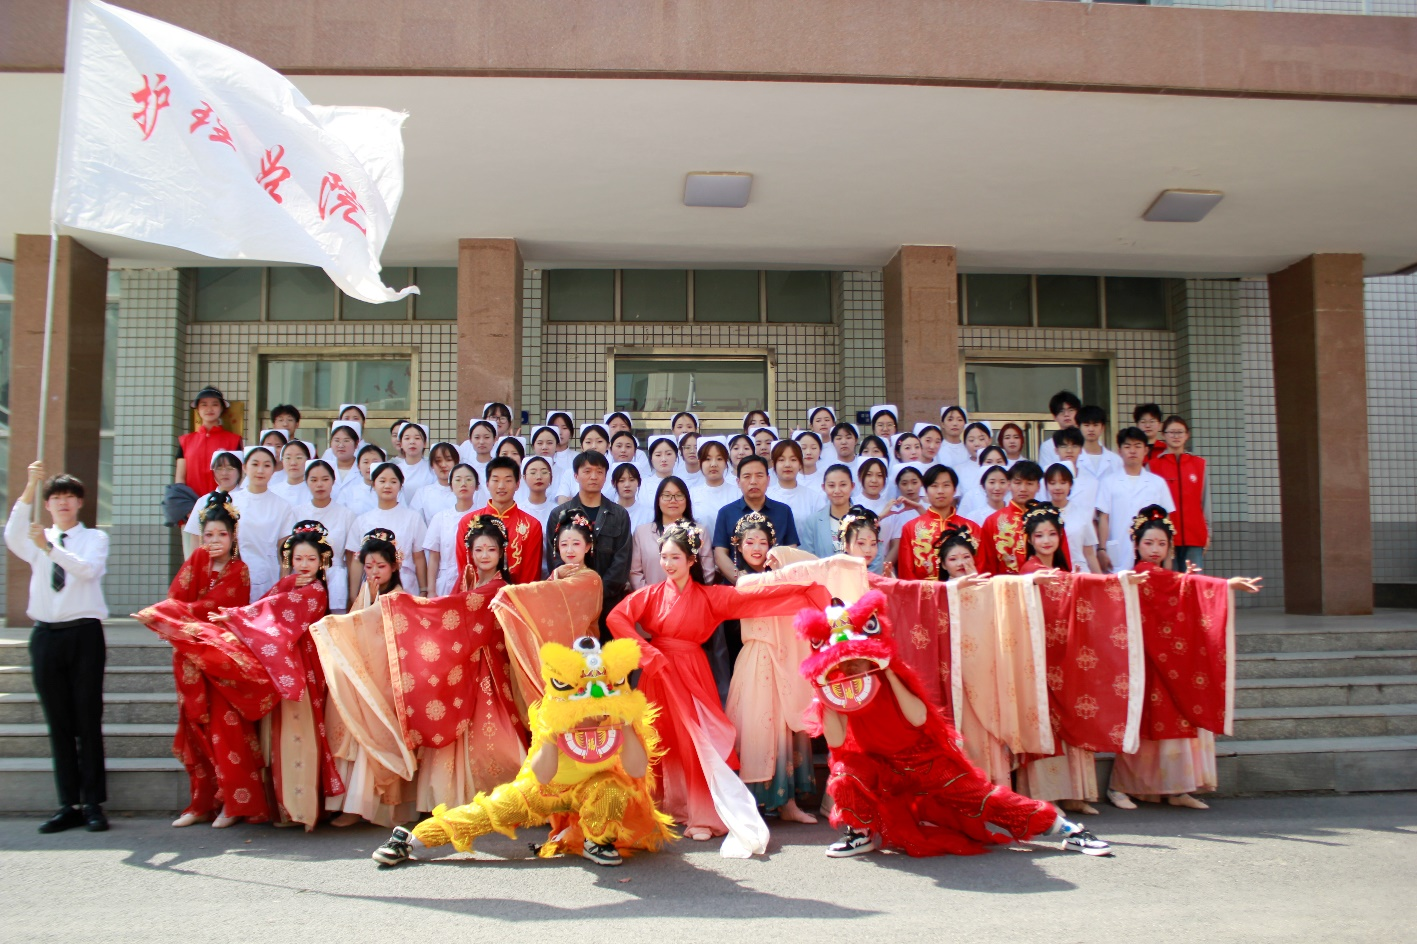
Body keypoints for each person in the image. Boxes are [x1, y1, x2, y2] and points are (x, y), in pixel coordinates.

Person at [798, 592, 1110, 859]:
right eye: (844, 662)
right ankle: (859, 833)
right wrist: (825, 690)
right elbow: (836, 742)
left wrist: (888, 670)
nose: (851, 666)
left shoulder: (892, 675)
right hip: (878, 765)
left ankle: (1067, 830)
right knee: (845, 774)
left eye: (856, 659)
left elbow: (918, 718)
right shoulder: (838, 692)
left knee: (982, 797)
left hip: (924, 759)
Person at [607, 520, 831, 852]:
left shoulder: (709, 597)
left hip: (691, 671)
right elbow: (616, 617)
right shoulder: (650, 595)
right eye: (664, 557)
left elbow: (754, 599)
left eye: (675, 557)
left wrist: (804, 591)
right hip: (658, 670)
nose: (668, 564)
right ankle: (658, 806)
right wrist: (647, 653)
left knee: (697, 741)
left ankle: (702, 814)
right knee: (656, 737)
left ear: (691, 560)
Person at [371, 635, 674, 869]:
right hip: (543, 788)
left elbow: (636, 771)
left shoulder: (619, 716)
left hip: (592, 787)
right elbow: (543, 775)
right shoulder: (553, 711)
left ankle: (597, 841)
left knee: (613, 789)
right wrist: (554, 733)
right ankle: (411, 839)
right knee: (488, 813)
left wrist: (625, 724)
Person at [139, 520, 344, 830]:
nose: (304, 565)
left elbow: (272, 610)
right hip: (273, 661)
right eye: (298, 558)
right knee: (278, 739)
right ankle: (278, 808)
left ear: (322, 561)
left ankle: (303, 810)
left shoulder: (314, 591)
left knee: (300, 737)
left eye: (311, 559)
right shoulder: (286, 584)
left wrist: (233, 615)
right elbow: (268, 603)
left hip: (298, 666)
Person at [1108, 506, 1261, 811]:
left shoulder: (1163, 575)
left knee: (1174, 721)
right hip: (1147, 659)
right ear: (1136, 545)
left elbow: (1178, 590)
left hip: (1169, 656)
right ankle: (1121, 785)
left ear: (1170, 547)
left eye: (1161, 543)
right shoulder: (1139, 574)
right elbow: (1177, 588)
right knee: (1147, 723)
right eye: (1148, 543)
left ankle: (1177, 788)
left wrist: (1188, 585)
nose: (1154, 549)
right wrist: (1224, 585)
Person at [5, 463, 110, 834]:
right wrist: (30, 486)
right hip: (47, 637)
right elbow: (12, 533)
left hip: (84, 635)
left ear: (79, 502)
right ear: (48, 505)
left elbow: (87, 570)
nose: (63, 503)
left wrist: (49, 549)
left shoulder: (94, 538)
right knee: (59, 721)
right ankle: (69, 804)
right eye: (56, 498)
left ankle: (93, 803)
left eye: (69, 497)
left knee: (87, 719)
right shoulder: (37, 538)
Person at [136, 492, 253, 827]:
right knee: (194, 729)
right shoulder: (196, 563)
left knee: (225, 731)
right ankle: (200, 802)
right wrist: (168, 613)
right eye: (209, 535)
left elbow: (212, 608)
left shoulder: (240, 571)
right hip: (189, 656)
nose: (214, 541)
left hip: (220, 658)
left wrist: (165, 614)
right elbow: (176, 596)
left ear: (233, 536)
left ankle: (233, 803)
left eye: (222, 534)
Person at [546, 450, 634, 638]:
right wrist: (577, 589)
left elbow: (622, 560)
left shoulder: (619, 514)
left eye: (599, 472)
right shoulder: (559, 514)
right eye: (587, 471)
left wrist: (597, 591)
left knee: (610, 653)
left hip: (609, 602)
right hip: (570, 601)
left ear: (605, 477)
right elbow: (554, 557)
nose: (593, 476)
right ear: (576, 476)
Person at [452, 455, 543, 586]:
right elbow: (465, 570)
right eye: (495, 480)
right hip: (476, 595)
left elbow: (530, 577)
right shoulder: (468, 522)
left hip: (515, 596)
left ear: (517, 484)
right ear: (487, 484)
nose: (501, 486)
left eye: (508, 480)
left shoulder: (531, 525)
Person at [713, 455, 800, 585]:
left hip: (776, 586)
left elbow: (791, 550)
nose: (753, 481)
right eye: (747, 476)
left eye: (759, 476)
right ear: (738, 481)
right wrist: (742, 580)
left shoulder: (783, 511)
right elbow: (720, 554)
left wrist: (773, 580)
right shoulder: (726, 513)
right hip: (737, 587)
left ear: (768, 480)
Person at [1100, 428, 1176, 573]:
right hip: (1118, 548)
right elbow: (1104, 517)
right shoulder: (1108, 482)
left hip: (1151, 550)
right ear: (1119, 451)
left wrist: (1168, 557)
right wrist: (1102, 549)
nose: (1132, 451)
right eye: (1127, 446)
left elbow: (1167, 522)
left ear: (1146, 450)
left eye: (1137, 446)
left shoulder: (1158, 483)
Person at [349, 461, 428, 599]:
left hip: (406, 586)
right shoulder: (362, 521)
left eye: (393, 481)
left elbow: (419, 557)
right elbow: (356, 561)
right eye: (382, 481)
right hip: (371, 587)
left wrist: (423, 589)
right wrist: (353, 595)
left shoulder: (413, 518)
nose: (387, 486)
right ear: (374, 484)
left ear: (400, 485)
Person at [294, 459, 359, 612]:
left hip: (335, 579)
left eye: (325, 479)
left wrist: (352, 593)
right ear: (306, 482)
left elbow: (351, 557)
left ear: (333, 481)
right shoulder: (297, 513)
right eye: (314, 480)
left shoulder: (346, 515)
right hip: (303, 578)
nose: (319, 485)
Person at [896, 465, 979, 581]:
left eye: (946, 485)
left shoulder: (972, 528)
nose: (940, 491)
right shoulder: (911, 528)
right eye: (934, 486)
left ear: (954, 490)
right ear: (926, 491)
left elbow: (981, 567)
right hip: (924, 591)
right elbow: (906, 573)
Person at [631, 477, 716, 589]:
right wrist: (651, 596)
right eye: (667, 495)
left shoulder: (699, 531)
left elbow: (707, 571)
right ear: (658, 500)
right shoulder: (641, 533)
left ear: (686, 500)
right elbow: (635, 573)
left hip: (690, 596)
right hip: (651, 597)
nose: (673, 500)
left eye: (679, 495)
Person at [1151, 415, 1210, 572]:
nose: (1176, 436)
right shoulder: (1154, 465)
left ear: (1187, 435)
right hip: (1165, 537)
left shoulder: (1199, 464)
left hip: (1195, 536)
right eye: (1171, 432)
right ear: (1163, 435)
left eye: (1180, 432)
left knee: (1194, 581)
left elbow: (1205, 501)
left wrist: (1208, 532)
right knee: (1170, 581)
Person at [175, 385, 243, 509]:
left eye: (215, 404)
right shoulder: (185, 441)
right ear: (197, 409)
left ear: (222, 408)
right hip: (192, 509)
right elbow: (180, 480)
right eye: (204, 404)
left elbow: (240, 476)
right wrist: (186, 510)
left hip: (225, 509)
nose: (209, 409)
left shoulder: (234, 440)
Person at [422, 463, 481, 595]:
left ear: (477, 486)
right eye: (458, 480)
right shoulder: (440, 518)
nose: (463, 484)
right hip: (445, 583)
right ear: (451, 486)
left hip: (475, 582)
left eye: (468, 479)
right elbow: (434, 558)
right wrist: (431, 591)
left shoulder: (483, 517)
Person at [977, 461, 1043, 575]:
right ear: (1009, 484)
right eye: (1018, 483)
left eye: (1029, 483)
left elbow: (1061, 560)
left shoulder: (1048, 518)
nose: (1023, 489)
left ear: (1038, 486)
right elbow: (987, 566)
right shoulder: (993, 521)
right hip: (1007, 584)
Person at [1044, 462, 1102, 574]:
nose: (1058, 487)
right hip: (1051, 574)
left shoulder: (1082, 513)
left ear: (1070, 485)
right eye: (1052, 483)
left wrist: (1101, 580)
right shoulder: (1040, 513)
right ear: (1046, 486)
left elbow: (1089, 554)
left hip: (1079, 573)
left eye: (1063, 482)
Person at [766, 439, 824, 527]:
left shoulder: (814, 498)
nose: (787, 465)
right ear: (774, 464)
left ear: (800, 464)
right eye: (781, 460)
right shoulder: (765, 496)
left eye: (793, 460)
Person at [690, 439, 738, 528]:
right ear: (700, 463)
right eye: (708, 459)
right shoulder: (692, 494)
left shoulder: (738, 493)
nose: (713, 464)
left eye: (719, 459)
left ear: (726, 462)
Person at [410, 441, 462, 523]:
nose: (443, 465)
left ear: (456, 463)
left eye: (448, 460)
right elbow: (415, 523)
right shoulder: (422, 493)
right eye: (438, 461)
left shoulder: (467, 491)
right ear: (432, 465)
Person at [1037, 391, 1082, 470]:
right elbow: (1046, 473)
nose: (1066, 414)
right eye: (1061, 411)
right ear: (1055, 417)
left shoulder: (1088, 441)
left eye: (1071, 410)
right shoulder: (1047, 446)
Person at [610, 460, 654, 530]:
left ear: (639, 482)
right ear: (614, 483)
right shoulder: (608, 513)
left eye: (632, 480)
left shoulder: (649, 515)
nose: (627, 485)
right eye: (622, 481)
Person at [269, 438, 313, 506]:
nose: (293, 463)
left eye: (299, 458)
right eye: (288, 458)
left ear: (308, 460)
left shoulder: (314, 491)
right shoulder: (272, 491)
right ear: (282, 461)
----------
» **Problem to work on**: In the listing above, the lines from the one containing "right ear: (1055, 417)" through the one containing "right eye: (622, 481)" must be set down exactly, with no other lines.

» **Answer box**:
right ear: (1055, 417)
left shoulder: (1088, 441)
left eye: (1071, 410)
right shoulder: (1047, 446)
Person at [610, 460, 654, 530]:
left ear: (639, 482)
right ear: (614, 483)
right shoulder: (608, 513)
left eye: (632, 480)
left shoulder: (649, 515)
nose: (627, 485)
right eye: (622, 481)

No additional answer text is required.